Altro elemento è la distinzione tra stato e regime e tra stato e nazione. Senza stato ed istituzioni fondamentali dotate di legittimità la stabilità di un regime democratico o autoritario è quasi inconcepibile, come nel caso dei regimi totalitari sultanistici la cui transizione democratica è particolarmente difficoltosa.


La differenza con i regimi non democratici sorti durante le due guerre e quelli attuali permette considerazioni ulteriori. I primi sorsero dal fallimento della transizione di regimi liberali costituzionali alla democrazia o dal collasso dei regimi democratici.

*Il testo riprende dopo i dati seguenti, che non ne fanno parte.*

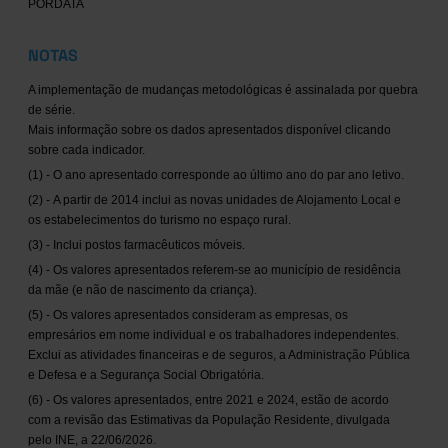
PORDATA
NOTAS
A implementação de mudanças metodológicas é assinalada por quebra
de série.
Mais informação sobre os dados apresentados disponível clicando
sobre cada indicador.
(1) - O ano apresentado corresponde ao último ano do par ano letivo.
(2) - A partir de 2014 inclui as novas unidades de Alojamento Local e
os estabelecimentos do turismo no espaço rural.
(3) - Inclui postos farmacêuticos móveis.
(4) - Os valores apresentados referem-se ao município de residência
da mãe (e não de nascimento da criança).
(5) - Os valores apresentados consideram as empresas, os
empresários em nome individual e os trabalhadores independentes.
Exclui as atividades financeiras e de seguros, a Administração Pública
e Defesa e a Segurança Social Obrigatória.
(6) - Os valores apresentados, entre 2021 e 2024, estão de acordo
com a revisão das Estimativas da População Residente, divulgada
pelo INE, a 22/06/2026.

I secondi nacquero da rivoluzioni contro governi autocratici precostituiti o a ridosso della decolonizzazione e dell’indipendenza e, dunque, non fondati su una tradizione democratica.

 

Questa proposta d’indagine esige, però, notevoli progressi nell’approfondimento della politica non democratica. La carenza d’informazioni, di strumenti intellettuali a disposizione, deve produrre nuovi approcci concettuali in grado di affrontare fenomeni che, evidentemente, non sono unidimensionali.

 

In ultimo, alcune considerazioni riportate da Linz a proposito del post-totalitarismo che appaiono interessanti. In primo luogo, il pluralismo istituzionale in seno allo stato e il pluralismo sociale possono sfociare in una seconda cultura o in una cultura parallela che di fronte alle eventuali difficoltà del regime si possono opporre con una notevole forza in virtù di un’opposizione democratica radicata. Le differenze tra un regime autoritario e uno post-totalitario riguardano anche il riferimento storico. Nel secondo caso il sistema politico deve far i conti con tutta l’esperienza del precedente regime totalitario il quale, per definizione, ha eliminato o represso ogni preesistente fonte di pluralismo.

 

I leader post-totalitari spesso tendono a perdere lo status di capi carismatici assumendo il ruolo di tecnocrati o burocrati di stato. Le leadership post-totalitarie, oltretutto, tendono a limitare, quando si presenta l’opportunità, la discrezionalità assoluta del leader. Queste gerarchie sono fondamentalmente costituite da appartenenti al partito, mentre i regimi autoritari tendono a cooptare nella nomenclatura quelle componenti detentrici di un certo potere. Altro elemento è il ruolo dell’ideologia e la realtà.

 

Spesso la distanza tra gli obiettivi proposti dal sistema e le effettive condizioni della realtà spingono diversi settori della società civile, tra i quali si annoverano ex sostenitori del sistema, a muovere crescenti critiche al modello, fino a produrre un certo infiacchimento dei quadri dirigenti rispetto l’impegno ideologico.

 

Tale tendenza, in ultima analisi, orienta un regime post-totalitario ad inseguire una legittimazione secondo criteri di produttività e funzionalità. I regimi post-totalitari esibiscono una debolezza che per l’autore non è stata pienamente capita e analizzata.

 

Ben vengano, allora, quegli studi che approfondendo il tema della comparsa e della trasformazione spieghino le complesse dinamiche che determinano una scelta volontaria delle élites politiche di riformare il sistema, che rendono possibile una spontanea « detotalizzazione per esaurimento » o che portano alla creazione di spazi sociali, economici o culturali in grado di sfuggire al controllo del regime.

 

 

Riferimenti bibliografici:

 

J. Linz, Fascismo, autoritarismo, totalitarismo. Connessione e differenze, Ideazione Editrice, Roma, 2003.
J. Linz, A. Stepan, L'Europa post-comunista, Il Mulino, Bologna, 2000.
J. Linz, Sistemi totalitari e regimi autoritari. Un’analisi storico comparativa, Rubbettino, Soveria Mannelli, 2006.
J. Linz, Democrazia e autoritarismo. Problemi e sfide tra XX e XXI secolo, Il mulino, Bologna, 2006.
J. Linz, A. Stepan, Transizione e consolidamento democratico, Il Mulino, Bologna, 2000.